Reproduce, word for word, the stretch of the critical passage on Morrison's novel from "Most of the" through "above the thighs.".

##### Excerpt provided

Most of the time, however, she cannot do this and, rather than
reconcile herself, as her mother has, to the prospect of greater glory
and bigger rainbows in the next world, Pecola opts instead to make a
life of her own erasure and annihilation. As her parents and brother
fight in the next room, she prays to God to "'make me disappear'" and
then performs the meditation to do so:
She squeezed her eyes shut. Little
parts of her body faded away. Now
slowly, now with a rush. Slowly again
Her fingers went, one by one; then her
arms disappeared all the way to the
elbow. Her feet now.... The legs all
at once. It was hardest above the thighs.
She had to be real still and pull. Her
stomach would not go. But finally it,
too, went away. Then her chest, her
neck. The face was hard, too. Almost
done, almost. Only her tight, tight eyes
were left. They were always left. (39) The inability to make her eyes
go away prompts Pecola's final disappearing act: The ugliness of her
entire body is dissolved in and absolved by the blue eyes only she and
her new "friend" can see. Her breakdown at the end of the novel is the
last in a sexies of instances in which boundaries marking the space
between inside and outside, self and other, sense and nonsense are
broken, removed, or simply no longer perform their tasks. As the
novel's prefatory Dick-and-Jane story turns from order to chaos with
the gradual removal of punctuation and spacing, so too does the erasure
of Pecola's body and sexuality lead to her madness and isolation.
It seems to me that it is at this point that we can begin to make sense
of Morrison's notion of "disinterested violence" which she introduces
first with Claudia and elaborates upon in her depiction of the three
prostitutes, Cholly, and, by implication, the black community in
Lorain, Ohio. After systematically destroying her baby dolls in order
to "discover the dearness, to find the beauty, the desirability that
had escaped [her]" (20) and then, finding this tactic unproductive,
transferring "the same impulses to little white girls," Claudia
"learned how repulsive this disinterested violence was, that it was
repulsive because it was disinterested" (22). Michael Awkward argues
that what Claudia feels is "repulsive" here is her own "failure to
accept without question the standards of white America" (72), a reading
which, while it has a lot of general application in the novel, seems to
misdirect the focus of this passage. Claudia's self-incrimination is,
it seems to me, more in response to her failure to feel enough for her
white victims, to have the interest that would make her actions
meaningful. Willis claims that Claudia's realization "that violence
against whites runs the risk of being 'disinterested' . . . suggests
that white people are little more than abstractions . . . [that] all
are reified subjects" ("I Shop" 174). What Claudia realizes is that her
violence cannot help but be disinterested, since even the little girls
she thinks she wants to dismember are finally only representatives to
her of the system she resents and wants to dismantle.
"Disinterestedness," then, is the result of not seeing individual
people and how their actions combine in ways affecting you;
"disinterested violence," the prelude to "adjustment without
improvement" (22), is possible precisely when the specificity of
bodies, places, and histories is erased, as it is by commodity culture
and those living under its aegis.

##########
##### Source excerpt

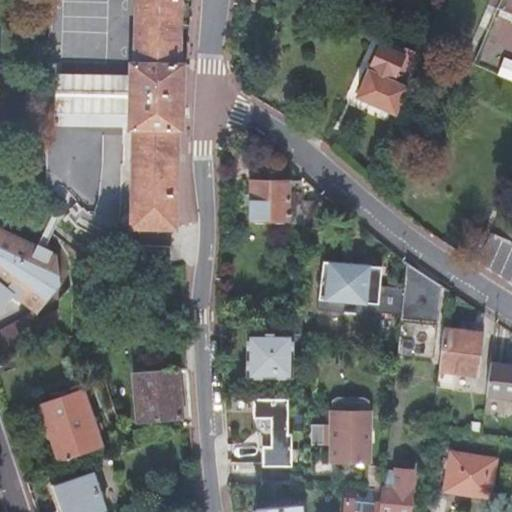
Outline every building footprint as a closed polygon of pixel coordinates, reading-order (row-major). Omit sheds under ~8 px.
[(134,75),(133,115),(132,126),(137,126),(133,224),(174,225),(178,127),(182,127),(184,63),(179,63),(181,0),(141,0),(139,63),(135,63),(134,75)] [(359,97),(394,113),(410,76),(419,56),(406,50),(403,56),(381,46),(359,97)] [(511,56),(505,54),(499,73),(511,76),(511,56)] [(49,73),(48,111),(133,115),(134,75),(49,73)] [(309,131),(325,145),(339,118),(321,109),(309,131)] [(83,217),(46,177),(46,194),(60,211),(82,235),(83,217)] [(249,222),(300,223),(300,205),(300,182),(249,182),(249,222)] [(300,223),(300,234),(314,235),(315,205),(300,205),(300,223)] [(0,288),(34,314),(35,316),(59,285),(59,258),(3,232),(6,228),(0,225),(0,288)] [(169,266),(169,245),(137,245),(136,265),(169,266)] [(183,267),(182,245),(169,245),(169,266),(183,267)] [(400,320),(436,324),(440,284),(407,262),(404,290),(402,301),(401,316),(400,320)] [(381,268),(322,263),(319,301),(318,312),(345,314),(367,316),(367,312),(378,313),(378,314),(401,316),(402,301),(404,290),(379,288),(381,268)] [(57,324),(59,311),(39,323),(44,332),(57,324)] [(0,357),(44,332),(39,323),(35,316),(34,314),(0,334),(0,357)] [(442,330),(437,369),(478,375),(482,335),(442,330)] [(251,335),(249,377),(293,379),(294,360),(307,361),(307,339),(295,338),(295,336),(251,335)] [(511,366),(492,363),(487,395),(511,399),(511,366)] [(19,369),(0,374),(0,403),(3,413),(31,403),(19,369)] [(178,370),(132,376),(139,423),(184,417),(178,370)] [(84,391),(42,405),(61,461),(104,445),(84,391)] [(296,463),(297,394),(253,393),(252,447),(233,446),(233,457),(257,458),(256,463),(296,463)] [(227,431),(241,433),(243,415),(229,413),(227,431)] [(334,415),(333,463),(369,463),(370,415),(334,415)] [(471,426),(470,434),(480,435),(481,427),(471,426)] [(451,451),(444,490),(489,499),(496,459),(451,451)] [(368,468),(367,486),(379,486),(379,468),(368,468)] [(264,484),(264,469),(228,469),(229,489),(264,489),(264,484)] [(291,469),(264,469),(264,484),(292,484),(291,469)] [(393,471),(383,470),(381,490),(346,489),(343,511),(408,511),(412,471),(394,470),(393,471)] [(102,511),(90,476),(53,488),(61,511),(102,511)] [(61,511),(53,488),(47,489),(54,511),(61,511)]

##########

== Task solution ==
Most of the time, however, she cannot do this and, rather than
reconcile herself, as her mother has, to the prospect of greater glory
and bigger rainbows in the next world, Pecola opts instead to make a
life of her own erasure and annihilation. As her parents and brother
fight in the next room, she prays to God to "'make me disappear'" and
then performs the meditation to do so:
She squeezed her eyes shut. Little
parts of her body faded away. Now
slowly, now with a rush. Slowly again
Her fingers went, one by one; then her
arms disappeared all the way to the
elbow. Her feet now.... The legs all
at once. It was hardest above the thighs.